Il primo passaggio è stato rappresentato dalla presentazione di alcuni progetti e programmi alla Regione stessa, e proprio dalla sinergia creata si vuole ottenere un risultato che porti anche la Calabria sotto i riflettori di un evento internazionale tra i più seguiti dal mondo sportivo. «Abbiamo chiesto all'ufficio del turismo di organizzare una scuola di vela regionale, sul modello trentino delle scuole di sci, quindi una scuola di vela unica per tutta la Calabria, per attrarre in questo modo tutti i turisti visitatori fino al 2027 per vedere le nostre coste ma anche fare praticare soprattutto lo sport della vela. Un biglietto da visita molto importante perché il nostro mare può essere vissuto tutti i mesi dell'anno. Abbiamo uno scenario unico che è quello dello Stretto dove appunto si può regatare vicinissimo alla riva, molto spesso si è parlato dell'anfiteatro dello Stretto come un parterre unico per la vela perché si vedono le immagini, si vede la regata, non con le telecamere ma si vede dal vivo».
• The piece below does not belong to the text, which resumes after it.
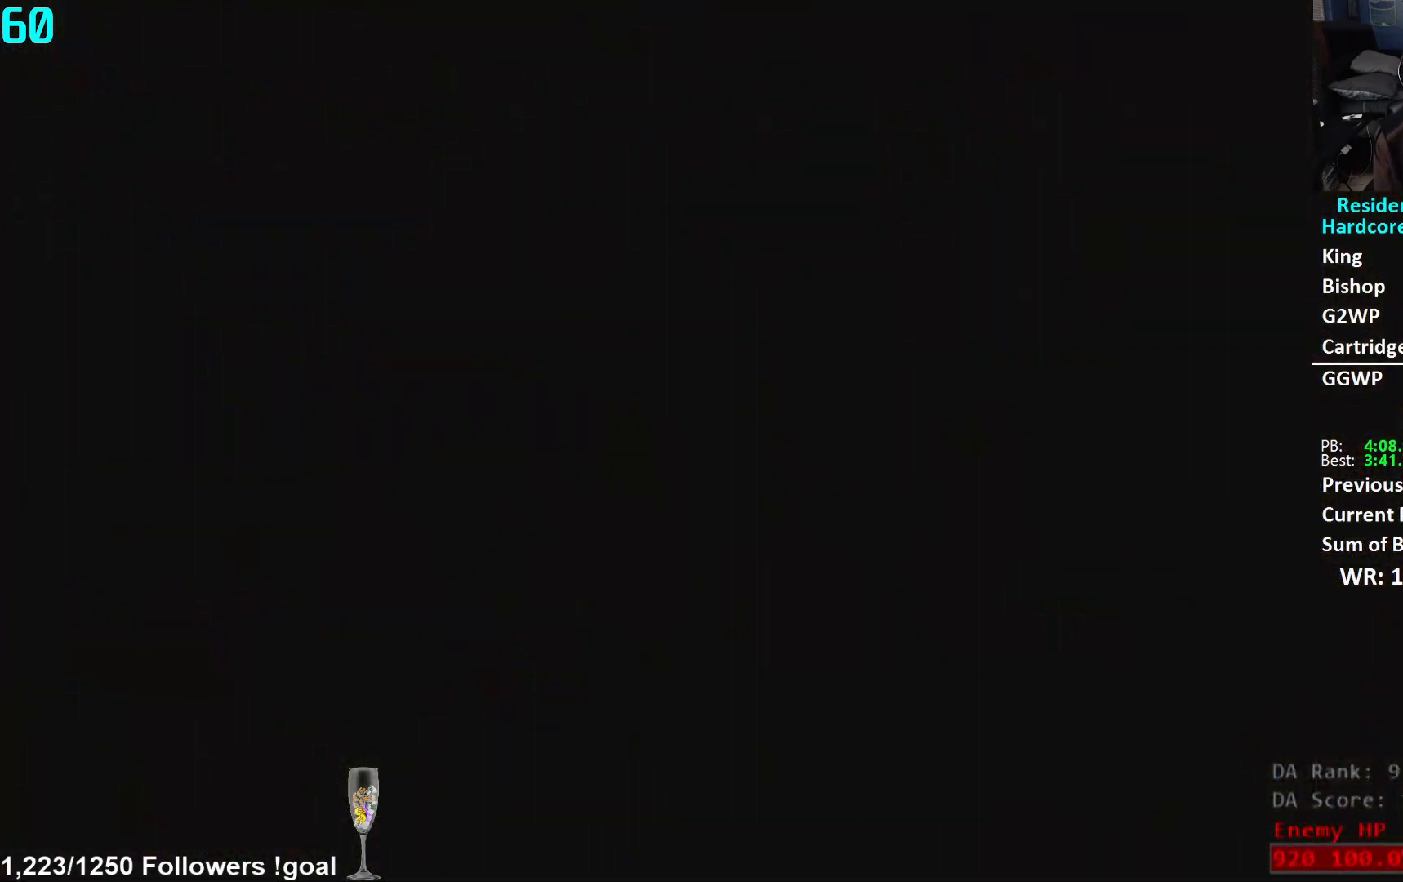
{"buttons": ["L3"], "left_stick": "up", "right_stick": "center", "events": [[34, "L3", "up"], [100, "L3", "down"], [351, "L3", "up"], [417, "L3", "down"]]}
Colella però guarda in faccia la realtà e avverte che tutto ciò sarà possibile solo con l'aiuto delle istituzioni: «Per le federazioni sportive, e questo in generale, non solo per la vela ma anche per le altre federazioni, rimanere fuori dalle istituzioni e non farsi aiutare e credere di poter fare da sole è un dato impossibile, quindi oggi questo concetto lo rilanciamo fortemente anche con questa nostra riunione all'interno del Consiglio regionale».